Étudiant ensuite cette segmentation, Édouard Van Beneden constata qu’au moment de se diviser, les quatre chromosomes du nouveau noyau se fendent dans toute leur longueur en deux moitiés qui se séparent, et que le noyau des cellules filles est formé chacun par les moitiés des deux chromosomes maternels provenant de l’ovule, et par celles des deux chromosomes paternels apportés par le spermatozoïde. Ce qu’il appelle la mitose.
Il va alors découvrir que le même phénomène se reproduit à chaque division, les cellules gardant cette même composition jusqu’au moment où, dans l’adulte, se produiront à nouveau des cellules sexuelles n’ayant plus qu’un demi-noyau, le cycle énoncé précédemment se reproduisant. Il avait tout simplement découvert le mécanisme de l’hérédité sur lequel repose toute la génétique moderne.
Dans son laboratoire liégeois, devenu réputé grâce à lui, Édouard Van Beneden va alors refaire ces mêmes expériences sur les animaux et végétaux les plus divers, obtenant les mêmes résultats.

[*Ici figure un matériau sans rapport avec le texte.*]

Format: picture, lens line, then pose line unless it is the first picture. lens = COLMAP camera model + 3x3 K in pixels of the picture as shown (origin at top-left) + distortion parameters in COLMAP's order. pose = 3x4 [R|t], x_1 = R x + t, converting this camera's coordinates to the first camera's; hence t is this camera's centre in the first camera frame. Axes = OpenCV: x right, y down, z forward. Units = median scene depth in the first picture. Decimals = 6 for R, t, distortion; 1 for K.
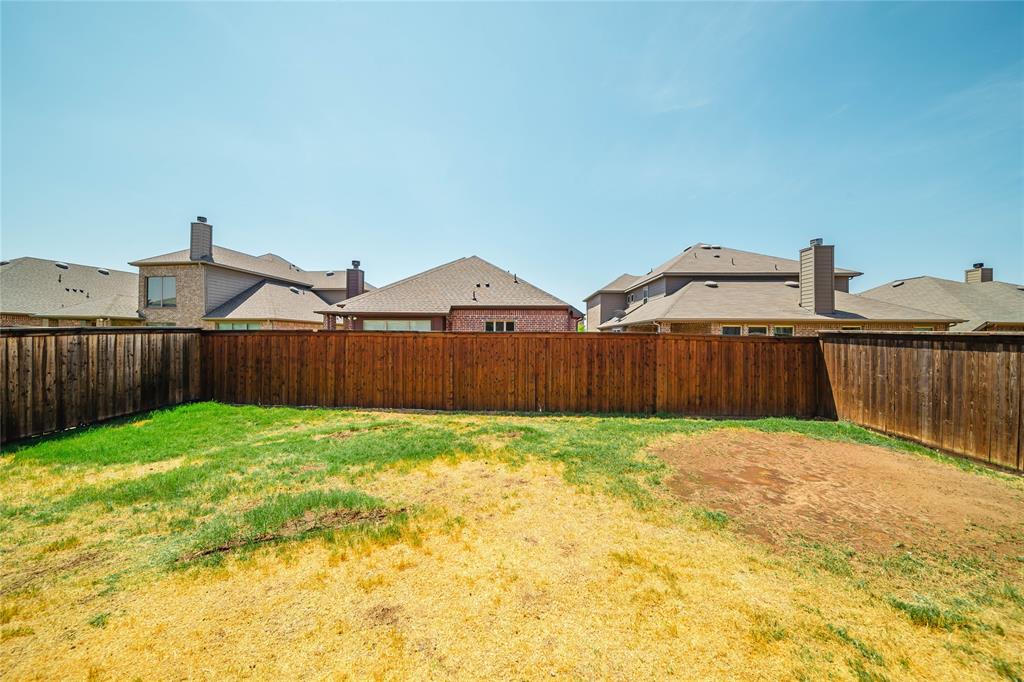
lens RADIAL K [[361.7, 0, 511.5], [0, 361.7, 337.6], [0, 0, 1]] dist [-0.007056, -0.000103]
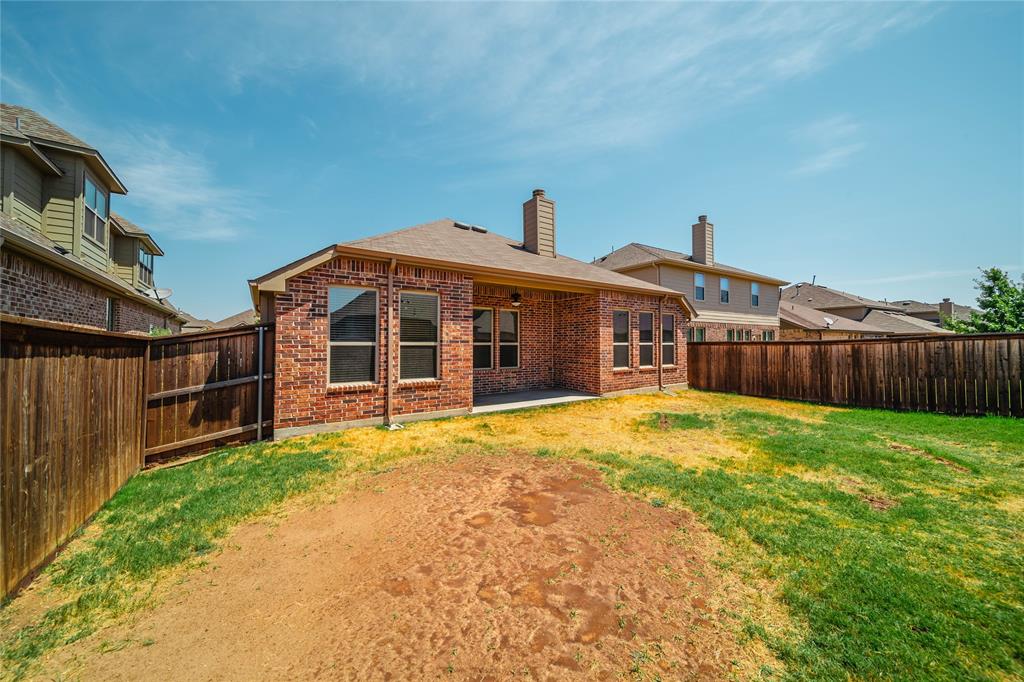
lens RADIAL K [[361.7, 0, 513.4], [0, 361.7, 339.6], [0, 0, 1]] dist [-0.007056, -0.000103]
pose [[-0.783423, -0.015218, -0.621302, 1.314690], [-0.004436, 0.999812, -0.018896, 0.030521], [0.621473, -0.012047, -0.783343, 1.713563]]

Ses recherches firent de lui un scientifique de réputation mondiale. On ne compte plus ses distinctions. Il était, entre autres, à une époque où on ne voyageait pas comme maintenant, docteur honoris causa des universités d’Oxford, de Cambridge, de Leipzig, d’Edimbourg, d’Iéna, de Bruxelles. Sa propre université bénéficia, grâce à son aura, des moyens nécessaires à développer un institut de zoologie de premier plan. Il se dresse encore, sur la rive droite de la Meuse, le long d’un quai que l’on a fort justement dénommé Van Beneden, peu après sa mort à Liège le 28 avril 1910. Une statue rappelle à tous les étudiants de passage combien cet homme, qui partagea son savoir pendant plus de quarante ans avec leurs prédécesseurs fut l’un des pères de la biologie moderne.